In our (violently) changing world we need thermonuclear Ben not the historian Ben.
> you're bound to end up with something flat and uninteresting
That's the ideal: a computer that gets out of the way. They've been wanting that since long before Steve died, too.
Hence the iPad, literally just a screen. Or last year's iPad Pro, where they took the bezel away and there's even less screen, same for the MacBooks. The iMac must be the poster child: literally just a screen.
The less device you see, and the more content (ergo screen), the better.
> The plastic designs were much more friendly, imho
But plastic also chips and breaks. Of all the plastic MacBooks I had, none of them finished life without a few chips of plastic missing. The plastic also didn't vent the computers' heat very well.
I agree that the sharp edges aren't fantastic but, strictly speaking, you're supposed to keep your wrists raised above the keyboard to avoid developing RSI so the edges shouldn't come into it anyway.
I miss the PowerBook G4 design. That was aluminium but had round edges. That design but with modern thinness, that would be nice to have back.
> That's the ideal: a computer that gets out of the way. They've been wanting that since long before Steve died, too.
Yeah, but what's Ive's role here? Isn't the miniaturization more due to electrical engineering efforts (placement/routing/PCB design), than to visual design efforts (making it look thinner than it actually is)?

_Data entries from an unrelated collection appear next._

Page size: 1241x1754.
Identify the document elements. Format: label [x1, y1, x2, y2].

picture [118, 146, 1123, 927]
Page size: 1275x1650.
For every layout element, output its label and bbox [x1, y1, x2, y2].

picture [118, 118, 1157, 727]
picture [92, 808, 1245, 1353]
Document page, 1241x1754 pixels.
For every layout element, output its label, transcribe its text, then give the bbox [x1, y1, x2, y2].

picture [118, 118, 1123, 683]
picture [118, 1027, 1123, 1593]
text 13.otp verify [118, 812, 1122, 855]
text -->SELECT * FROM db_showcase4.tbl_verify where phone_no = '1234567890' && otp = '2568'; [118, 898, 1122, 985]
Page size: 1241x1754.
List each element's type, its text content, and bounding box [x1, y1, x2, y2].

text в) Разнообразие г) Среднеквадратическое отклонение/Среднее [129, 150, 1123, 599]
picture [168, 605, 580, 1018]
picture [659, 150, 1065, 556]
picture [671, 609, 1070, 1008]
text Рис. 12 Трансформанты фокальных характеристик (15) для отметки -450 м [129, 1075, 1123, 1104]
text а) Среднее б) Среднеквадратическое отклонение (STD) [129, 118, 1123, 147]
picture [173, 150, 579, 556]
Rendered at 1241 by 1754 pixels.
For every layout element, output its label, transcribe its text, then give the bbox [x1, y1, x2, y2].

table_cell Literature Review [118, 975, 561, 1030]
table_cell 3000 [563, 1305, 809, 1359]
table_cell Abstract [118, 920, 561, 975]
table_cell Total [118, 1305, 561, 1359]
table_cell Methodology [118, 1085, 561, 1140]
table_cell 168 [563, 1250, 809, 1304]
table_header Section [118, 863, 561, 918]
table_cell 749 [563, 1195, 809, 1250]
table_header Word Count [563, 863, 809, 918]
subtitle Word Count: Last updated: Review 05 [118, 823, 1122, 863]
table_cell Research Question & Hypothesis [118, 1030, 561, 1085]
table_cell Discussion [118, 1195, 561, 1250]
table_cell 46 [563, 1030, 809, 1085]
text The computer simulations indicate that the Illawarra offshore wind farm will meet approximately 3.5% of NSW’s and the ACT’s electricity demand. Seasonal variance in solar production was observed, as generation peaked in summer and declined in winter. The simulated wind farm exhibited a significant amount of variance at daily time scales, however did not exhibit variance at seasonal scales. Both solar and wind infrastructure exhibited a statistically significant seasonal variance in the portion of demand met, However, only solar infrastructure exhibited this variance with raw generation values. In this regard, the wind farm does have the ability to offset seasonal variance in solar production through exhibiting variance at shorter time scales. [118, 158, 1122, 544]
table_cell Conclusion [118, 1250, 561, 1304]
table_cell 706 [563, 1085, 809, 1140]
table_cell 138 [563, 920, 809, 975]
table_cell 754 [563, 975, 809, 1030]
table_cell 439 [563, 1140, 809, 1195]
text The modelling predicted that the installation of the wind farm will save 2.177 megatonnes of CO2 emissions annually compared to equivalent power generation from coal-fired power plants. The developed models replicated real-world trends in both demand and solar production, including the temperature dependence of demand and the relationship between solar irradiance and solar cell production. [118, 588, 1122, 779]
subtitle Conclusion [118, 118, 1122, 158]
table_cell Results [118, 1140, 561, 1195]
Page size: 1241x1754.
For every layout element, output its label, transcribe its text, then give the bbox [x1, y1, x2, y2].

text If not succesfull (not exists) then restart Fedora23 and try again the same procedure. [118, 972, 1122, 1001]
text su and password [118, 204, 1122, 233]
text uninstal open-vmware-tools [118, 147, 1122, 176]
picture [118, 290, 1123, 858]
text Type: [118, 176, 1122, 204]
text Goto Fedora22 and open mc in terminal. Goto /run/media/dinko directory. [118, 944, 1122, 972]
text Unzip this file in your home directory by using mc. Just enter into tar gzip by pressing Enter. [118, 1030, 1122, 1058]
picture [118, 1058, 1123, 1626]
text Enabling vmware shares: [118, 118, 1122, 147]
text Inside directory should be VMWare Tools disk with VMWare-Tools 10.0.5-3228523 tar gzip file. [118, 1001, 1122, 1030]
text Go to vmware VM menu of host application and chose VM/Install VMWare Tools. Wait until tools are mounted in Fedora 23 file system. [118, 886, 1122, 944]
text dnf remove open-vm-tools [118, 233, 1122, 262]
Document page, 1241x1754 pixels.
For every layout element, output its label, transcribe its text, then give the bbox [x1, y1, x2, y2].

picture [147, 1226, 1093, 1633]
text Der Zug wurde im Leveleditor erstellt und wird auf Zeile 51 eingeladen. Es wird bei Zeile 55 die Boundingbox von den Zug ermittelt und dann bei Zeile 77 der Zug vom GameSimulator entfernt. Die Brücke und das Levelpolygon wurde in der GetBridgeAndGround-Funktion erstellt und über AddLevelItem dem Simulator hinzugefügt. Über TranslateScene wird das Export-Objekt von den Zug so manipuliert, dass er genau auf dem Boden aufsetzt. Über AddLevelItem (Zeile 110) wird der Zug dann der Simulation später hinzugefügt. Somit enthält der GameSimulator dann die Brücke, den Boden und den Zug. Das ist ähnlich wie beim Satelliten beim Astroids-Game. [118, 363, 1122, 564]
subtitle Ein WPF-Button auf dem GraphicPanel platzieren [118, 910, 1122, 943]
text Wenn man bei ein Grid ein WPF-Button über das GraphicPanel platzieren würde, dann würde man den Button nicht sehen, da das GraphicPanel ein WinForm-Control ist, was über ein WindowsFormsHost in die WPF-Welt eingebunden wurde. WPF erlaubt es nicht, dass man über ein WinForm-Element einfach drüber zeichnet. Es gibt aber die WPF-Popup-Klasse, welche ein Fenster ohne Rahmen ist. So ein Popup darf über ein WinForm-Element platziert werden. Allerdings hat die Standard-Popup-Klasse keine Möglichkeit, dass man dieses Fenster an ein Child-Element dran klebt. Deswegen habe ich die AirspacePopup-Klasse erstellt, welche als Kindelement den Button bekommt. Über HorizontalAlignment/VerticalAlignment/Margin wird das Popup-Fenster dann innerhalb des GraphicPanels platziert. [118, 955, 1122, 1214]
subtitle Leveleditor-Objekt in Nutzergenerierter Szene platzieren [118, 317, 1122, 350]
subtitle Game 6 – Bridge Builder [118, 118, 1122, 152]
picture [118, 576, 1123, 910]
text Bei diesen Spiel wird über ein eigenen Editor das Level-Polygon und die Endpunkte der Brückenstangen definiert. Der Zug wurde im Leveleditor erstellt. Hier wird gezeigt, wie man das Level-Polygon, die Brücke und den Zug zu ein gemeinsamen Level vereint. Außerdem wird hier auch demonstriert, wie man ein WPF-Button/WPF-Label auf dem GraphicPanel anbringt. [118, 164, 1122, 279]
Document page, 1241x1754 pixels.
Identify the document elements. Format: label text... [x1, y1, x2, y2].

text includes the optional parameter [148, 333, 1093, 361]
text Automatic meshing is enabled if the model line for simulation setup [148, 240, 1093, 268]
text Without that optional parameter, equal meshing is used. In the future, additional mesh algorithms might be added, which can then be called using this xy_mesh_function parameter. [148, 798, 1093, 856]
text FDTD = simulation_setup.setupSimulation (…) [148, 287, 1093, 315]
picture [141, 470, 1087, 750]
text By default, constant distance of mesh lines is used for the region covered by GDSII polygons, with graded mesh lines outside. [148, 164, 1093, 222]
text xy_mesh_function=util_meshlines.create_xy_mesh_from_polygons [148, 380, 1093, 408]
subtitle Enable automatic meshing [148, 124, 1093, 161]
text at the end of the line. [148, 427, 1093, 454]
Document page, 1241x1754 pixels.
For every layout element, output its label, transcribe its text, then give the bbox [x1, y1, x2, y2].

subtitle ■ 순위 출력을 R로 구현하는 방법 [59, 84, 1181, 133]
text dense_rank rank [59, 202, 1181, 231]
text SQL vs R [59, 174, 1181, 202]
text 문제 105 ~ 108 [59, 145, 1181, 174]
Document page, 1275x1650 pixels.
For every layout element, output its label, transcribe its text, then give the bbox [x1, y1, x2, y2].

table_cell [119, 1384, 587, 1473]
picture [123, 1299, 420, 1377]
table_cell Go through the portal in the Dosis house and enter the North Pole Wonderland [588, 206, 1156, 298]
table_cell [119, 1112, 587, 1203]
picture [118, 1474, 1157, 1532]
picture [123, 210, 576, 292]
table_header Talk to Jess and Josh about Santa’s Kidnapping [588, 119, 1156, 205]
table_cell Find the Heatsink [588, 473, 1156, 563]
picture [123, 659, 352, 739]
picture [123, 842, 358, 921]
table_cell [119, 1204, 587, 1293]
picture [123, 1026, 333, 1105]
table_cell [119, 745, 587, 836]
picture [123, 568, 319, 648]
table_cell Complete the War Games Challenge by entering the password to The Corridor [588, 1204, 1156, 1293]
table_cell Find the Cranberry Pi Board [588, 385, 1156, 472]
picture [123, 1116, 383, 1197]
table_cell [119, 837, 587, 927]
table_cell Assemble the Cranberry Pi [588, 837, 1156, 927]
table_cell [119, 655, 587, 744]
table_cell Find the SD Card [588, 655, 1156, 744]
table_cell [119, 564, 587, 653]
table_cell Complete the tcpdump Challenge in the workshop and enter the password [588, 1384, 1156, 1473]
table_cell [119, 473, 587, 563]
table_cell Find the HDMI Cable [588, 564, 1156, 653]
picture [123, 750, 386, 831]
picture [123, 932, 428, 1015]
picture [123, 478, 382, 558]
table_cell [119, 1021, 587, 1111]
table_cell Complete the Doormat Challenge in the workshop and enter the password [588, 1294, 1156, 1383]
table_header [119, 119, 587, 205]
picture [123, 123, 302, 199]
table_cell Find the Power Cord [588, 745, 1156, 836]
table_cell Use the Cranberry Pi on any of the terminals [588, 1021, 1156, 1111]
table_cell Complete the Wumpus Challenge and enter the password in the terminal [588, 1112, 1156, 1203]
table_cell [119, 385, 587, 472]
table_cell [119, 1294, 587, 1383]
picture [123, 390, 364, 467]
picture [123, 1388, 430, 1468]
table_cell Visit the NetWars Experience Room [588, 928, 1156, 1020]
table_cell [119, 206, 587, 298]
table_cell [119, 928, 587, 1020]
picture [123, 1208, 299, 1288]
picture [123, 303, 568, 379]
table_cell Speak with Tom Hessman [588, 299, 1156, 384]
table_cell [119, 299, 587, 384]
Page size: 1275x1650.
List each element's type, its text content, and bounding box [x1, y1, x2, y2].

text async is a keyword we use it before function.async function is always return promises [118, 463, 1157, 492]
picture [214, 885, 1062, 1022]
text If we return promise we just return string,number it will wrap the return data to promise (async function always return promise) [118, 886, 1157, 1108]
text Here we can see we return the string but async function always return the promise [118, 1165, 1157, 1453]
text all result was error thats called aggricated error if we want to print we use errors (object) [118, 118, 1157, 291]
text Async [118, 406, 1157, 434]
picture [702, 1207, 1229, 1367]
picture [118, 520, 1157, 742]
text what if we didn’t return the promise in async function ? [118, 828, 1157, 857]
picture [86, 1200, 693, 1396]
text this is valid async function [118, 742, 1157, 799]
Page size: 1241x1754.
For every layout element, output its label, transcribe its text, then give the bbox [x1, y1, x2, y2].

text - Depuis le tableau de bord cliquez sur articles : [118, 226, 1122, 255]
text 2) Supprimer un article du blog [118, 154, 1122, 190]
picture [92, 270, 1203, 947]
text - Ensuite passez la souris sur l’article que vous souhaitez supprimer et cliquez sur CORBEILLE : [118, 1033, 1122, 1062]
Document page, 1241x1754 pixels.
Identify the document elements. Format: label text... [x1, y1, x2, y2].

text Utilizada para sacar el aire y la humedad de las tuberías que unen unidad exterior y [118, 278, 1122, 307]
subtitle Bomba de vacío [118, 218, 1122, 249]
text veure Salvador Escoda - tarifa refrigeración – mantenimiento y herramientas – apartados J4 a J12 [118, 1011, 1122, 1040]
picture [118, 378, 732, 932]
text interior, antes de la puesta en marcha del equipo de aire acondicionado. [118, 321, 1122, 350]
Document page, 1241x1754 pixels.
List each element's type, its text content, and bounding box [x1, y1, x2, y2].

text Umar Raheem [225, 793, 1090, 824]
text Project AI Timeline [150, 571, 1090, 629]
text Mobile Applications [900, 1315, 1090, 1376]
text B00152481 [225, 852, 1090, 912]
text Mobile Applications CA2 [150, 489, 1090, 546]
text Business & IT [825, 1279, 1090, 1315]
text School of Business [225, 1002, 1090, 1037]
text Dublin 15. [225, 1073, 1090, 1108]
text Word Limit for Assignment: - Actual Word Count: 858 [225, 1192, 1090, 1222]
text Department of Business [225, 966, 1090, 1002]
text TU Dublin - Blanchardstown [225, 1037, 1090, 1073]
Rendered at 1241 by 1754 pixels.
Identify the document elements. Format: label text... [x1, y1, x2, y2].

> But plastic also chips and breaks.
Yes, and I think it gives a device more identity and character :)
> The plastic also didn't vent the computers' heat very well.
True! But Apple is known for their obsession of "form over function", so this is a curious aspect that goes against their principle.
> the edges shouldn't come into it anyway
Yes, that's a good point. But you can't always prevent that e.g. when traveling, or lying down, which is what laptops are made for.
Anyway, I just wanted to share my view because I don't understand what all the fuss is about. I liked Apple in the days of the Apple ][, but I absolutely despise their walled garden, and their assimilation of the supply chain. Design is absolutely secondary to all that.